◆ **Excerpted passage**
-----

The details of McCarthy are details. They will be debated and parsed, tweaked, amended. The more fundamental questions are of a much broader nature. And they are the ones that need to be addressed. There are questions about the banks, driven by greed, going AWOL from their senses and driving their own foreign borrowings up from 7 per cent of GNP to a stunnign 45 per cent within a decade. It’s what happened with derivatives and sub-prime loans in the US. They were repackaged. And even though they were dodge, the financial houses put pressure on the three rating agencies to give them triple A. And because of the hype and the frenzied auction atmosphere, they all capitulated.
Same here. Banks bowed over one another to give bad loans collateralised on bad loans. We gasped at how bankers were stupid enough to approve loans to that shyster Michael Lynn. But he wasn’t an exception. The more we learn, the more we realise that his case was the rule.
I agree with Dan Boyle that at least some of those wearing snazzy ties and bespoke suits should have porridge on their breakfast menus for at least a couple of years.
Nobody questioned the orthodoxies then.
And nobody is questioning the new orthodoxies that have replaced them now.

-----

◆ **Work order 1**
Answer these from the commentary on the banks:
(a) Over what period did the banks drive their foreign borrowings up to 45 per cent of GNP?
(b) Which person does the writer say they agree with?
(c) Which borrower is described as "that shyster"?
◆ **Work order 2**
Please list every abbreviation written in capital letters in the commentary on the banks.

-----

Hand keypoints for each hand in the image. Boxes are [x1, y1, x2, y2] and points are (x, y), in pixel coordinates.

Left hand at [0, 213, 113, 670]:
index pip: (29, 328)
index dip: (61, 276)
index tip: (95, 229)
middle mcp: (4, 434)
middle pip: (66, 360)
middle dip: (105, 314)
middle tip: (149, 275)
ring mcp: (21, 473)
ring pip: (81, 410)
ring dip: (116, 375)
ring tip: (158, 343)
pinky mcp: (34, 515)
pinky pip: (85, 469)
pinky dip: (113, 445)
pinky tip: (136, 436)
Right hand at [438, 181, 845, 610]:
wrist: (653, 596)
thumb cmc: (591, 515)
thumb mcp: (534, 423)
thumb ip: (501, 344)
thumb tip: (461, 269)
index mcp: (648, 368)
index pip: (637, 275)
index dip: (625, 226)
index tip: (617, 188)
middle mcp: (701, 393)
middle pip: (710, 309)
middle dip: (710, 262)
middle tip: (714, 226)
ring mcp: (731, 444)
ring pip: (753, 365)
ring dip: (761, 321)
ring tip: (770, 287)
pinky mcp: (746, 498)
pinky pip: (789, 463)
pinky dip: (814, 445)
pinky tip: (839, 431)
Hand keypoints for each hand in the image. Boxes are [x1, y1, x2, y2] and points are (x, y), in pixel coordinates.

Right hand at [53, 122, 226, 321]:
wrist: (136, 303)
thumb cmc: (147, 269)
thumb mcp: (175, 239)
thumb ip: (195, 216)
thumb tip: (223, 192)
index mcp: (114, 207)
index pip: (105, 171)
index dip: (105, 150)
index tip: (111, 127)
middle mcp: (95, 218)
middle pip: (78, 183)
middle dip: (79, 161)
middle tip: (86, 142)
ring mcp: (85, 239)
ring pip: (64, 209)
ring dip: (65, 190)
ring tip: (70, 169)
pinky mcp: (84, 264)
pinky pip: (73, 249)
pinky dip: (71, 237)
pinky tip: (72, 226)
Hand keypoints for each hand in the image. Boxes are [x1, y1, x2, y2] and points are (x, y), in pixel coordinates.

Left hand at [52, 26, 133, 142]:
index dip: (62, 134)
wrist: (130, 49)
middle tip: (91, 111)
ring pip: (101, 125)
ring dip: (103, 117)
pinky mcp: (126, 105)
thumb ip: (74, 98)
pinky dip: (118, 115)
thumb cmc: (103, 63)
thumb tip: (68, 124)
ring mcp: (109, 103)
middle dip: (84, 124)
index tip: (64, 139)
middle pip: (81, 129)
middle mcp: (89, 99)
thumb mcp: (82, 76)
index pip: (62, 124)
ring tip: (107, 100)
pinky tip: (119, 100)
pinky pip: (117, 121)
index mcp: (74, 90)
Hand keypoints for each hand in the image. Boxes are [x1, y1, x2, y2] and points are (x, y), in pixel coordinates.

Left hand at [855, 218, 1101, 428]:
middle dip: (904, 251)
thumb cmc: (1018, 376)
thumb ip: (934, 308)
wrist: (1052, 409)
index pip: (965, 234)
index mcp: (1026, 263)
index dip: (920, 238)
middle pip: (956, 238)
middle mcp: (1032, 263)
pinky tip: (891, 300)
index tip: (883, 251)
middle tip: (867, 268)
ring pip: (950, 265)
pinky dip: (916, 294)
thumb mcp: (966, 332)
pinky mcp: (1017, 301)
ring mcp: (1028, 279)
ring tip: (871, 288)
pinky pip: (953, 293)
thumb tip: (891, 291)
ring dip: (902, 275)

-----

◆ **Result 1**
(a) Within a decade.
(b) Dan Boyle.
(c) Michael Lynn.

◆ **Result 2**
AWOL, GNP, US